Auteurs et déclarations

13 novembre 2020

Australie – L’humain augmenté est en route. Trois chercheurs australiens viennent d’en apporter la preuve en rapportant la présence de plus en plus fréquente dans chacun de nos avant-bras de – non pas deux –, mais bien trois artères. Ce troisième vaisseau sanguin n’est pas une création de novo mais un résidu du développement fœtal, désormais partagé par un tiers de la population étudiée par les chercheurs australiens. Reste à savoir si ce supplément de circulation sanguine confère un avantage. Cette observation du Dr Teghan Lucas de l’Université de Flinders, ainsi que du Pr Maciej Henneberg et du Dr Jaliya Kumaratilake de l’Université d’Adélaïde a été publiée dans  the Journal of Anatomy  [1].

Un rythme accéléré

L’artère médiane est le vaisseau principal qui alimente le bras du fœtus pendant la gestation utérine, mais elle disparait, au fur et à mesure de la croissance de l’enfant, au profit de deux artères, l’artère radiale et l’artère ulnaire.

Ce processus qui prévalait jusqu’à présent, est en train de changer de telle façon que désormais un humain peut présenter à l’âge adulte, non plus deux, mais trois artères. Ce que disent ces trois chercheurs, c’est que cette tendance, apparue à la fin du XIXème siècle, est en train de devenir la norme et s’imposer à tous en 2100 car le rythme évolutif s’est fortement accéléré.

« Depuis le XVIIIe siècle, les anatomistes ont étudié la prévalence de cette artère chez les adultes et nos études montrent qu’il y a une augmentation très nette, affirme le Dr Teghan Lucas, une des auteurs de l’étude, dans un communiqué [2]. La prévalence était de 10 % pour les gens nés au milieu des années 1880, alors qu’elle est de 30 % pour ceux qui sont nés à la fin du XXe siècle, c’est une augmentation significative sur une courte période de temps quand il s’agit de processus évolutifs ». 

Schéma de l’artère median qu fournit la main et l’avant-bras en apport sanguine.
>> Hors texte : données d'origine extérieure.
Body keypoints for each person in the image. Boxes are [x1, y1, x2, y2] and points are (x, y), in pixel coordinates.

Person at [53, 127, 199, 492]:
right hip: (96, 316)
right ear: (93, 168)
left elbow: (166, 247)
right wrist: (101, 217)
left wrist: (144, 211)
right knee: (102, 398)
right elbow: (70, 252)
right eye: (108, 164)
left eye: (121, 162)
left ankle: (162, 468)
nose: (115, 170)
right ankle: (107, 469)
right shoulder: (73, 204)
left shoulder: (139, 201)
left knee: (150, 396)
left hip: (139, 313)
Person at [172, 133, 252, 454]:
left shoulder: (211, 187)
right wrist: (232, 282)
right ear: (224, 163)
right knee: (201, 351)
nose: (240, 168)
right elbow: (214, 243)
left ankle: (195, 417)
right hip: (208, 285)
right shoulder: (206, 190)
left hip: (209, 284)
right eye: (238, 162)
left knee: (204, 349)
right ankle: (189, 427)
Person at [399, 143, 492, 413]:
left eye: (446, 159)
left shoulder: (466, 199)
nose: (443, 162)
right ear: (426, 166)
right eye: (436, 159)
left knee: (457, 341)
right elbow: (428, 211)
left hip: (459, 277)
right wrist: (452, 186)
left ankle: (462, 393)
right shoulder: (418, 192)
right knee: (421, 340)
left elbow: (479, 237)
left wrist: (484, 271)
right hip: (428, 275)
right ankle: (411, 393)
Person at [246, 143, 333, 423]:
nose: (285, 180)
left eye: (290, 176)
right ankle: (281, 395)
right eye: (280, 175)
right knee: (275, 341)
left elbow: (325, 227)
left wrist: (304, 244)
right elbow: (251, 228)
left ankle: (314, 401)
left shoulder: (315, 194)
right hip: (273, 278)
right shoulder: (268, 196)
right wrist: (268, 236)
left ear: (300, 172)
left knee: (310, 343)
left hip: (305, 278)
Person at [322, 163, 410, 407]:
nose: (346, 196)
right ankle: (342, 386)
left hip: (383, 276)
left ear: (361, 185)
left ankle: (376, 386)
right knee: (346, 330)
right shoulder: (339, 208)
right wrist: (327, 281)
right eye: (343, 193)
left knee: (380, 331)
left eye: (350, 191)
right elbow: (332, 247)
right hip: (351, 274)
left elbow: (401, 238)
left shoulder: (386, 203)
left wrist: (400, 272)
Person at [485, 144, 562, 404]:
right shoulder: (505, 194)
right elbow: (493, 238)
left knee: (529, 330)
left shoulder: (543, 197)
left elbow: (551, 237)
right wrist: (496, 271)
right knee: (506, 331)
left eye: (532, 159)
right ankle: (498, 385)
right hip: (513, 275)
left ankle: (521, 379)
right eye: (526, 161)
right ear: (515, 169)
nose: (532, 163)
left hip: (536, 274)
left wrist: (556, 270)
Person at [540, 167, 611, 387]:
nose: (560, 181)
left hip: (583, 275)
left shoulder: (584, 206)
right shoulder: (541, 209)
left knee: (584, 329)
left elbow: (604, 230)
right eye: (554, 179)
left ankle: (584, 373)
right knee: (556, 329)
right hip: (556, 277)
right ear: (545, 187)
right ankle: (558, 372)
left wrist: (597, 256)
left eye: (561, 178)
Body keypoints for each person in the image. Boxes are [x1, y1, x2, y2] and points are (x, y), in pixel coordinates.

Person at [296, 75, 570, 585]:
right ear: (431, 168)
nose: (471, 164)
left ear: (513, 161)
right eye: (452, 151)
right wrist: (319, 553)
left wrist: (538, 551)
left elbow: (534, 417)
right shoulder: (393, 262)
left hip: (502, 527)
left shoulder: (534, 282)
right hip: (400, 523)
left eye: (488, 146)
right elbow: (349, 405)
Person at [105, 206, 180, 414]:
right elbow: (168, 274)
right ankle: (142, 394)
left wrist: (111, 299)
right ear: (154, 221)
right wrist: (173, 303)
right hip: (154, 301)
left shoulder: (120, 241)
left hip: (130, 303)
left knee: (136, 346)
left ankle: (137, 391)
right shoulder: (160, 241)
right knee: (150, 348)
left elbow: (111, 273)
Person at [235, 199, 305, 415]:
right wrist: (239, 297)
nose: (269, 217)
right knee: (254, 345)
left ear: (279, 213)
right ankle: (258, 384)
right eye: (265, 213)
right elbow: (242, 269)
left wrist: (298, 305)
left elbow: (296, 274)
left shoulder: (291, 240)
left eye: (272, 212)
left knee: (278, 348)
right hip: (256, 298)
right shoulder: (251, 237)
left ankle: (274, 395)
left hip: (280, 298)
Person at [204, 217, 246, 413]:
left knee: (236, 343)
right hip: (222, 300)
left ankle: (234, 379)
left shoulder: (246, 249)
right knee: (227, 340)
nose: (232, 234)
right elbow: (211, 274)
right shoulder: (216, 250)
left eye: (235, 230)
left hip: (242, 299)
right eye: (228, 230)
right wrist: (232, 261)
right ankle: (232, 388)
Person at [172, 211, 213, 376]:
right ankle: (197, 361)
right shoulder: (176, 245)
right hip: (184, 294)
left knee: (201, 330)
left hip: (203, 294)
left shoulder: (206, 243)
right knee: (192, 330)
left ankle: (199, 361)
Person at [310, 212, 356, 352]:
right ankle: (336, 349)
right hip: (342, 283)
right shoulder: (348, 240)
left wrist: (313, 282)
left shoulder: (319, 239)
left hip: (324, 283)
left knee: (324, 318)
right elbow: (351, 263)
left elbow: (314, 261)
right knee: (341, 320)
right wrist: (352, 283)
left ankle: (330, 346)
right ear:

Credit: Pr Maciej Henneberg

Pour établir ce fait, les chercheurs ont procédé à des dissections anatomiques, comme l’explique le Pr Maciej Henneberg, dernier auteur de l’étude mais aussi membre de l’Institut de médecine évolutive de l’Université de Zurich : « nous avons colligé toutes les données publiées dans la littérature ayant trait à l’anatomie et avons disséqué les cadavres donnés à la recherche à Adélaïde, dit-il, et nous avons découvert qu'environ un tiers des Australiens possède une artère médiane dans leur avant-bras ». Et d’ajouter « et tout le monde en aura une à la fin de ce siècle si le processus continue ».

D’autres micro-évolutions

Comment expliquer cette « augmentation » et va-t-elle nous servir ? Cette troisième artère « pourrait résulter de mutations de gènes impliqués dans le développement des artères médianes ou de problèmes de santé chez les mères pendant la grossesse ».

Quant à savoir si cette artère supplémentaire procure un avantage évolutif, le Pr Henneberg avance qu’elle permettrait d’augmenter le flux sanguin et pourrait être utilisée comme matériel de remplacement en cas de chirurgie dans d’autres parties du corps.

Dans une vidéo postée sur le site de l’Université de Flinders [2], le Dr Lucas rappelle que d’autres modifications anatomiques sont actuellement en cours dans le corps humain, comme la prévalence accrue du spina bifida occulta, une ouverture le plus souvent asymptomatique du canal lombaire, l'absence de plus en plus prévalente de dents de sagesse par manque de place dans la mâchoire induite par nos nouvelles habitudes alimentaires et masticatoires. On peut aussi citer le mystère qui entoure « fabella », ce petit os du genou dont la fonction est inconnue, et qui après avoir disparu au cours de l’évolution, semble vouloir ré-apparaitre, sans que l’on en connaisse la raison.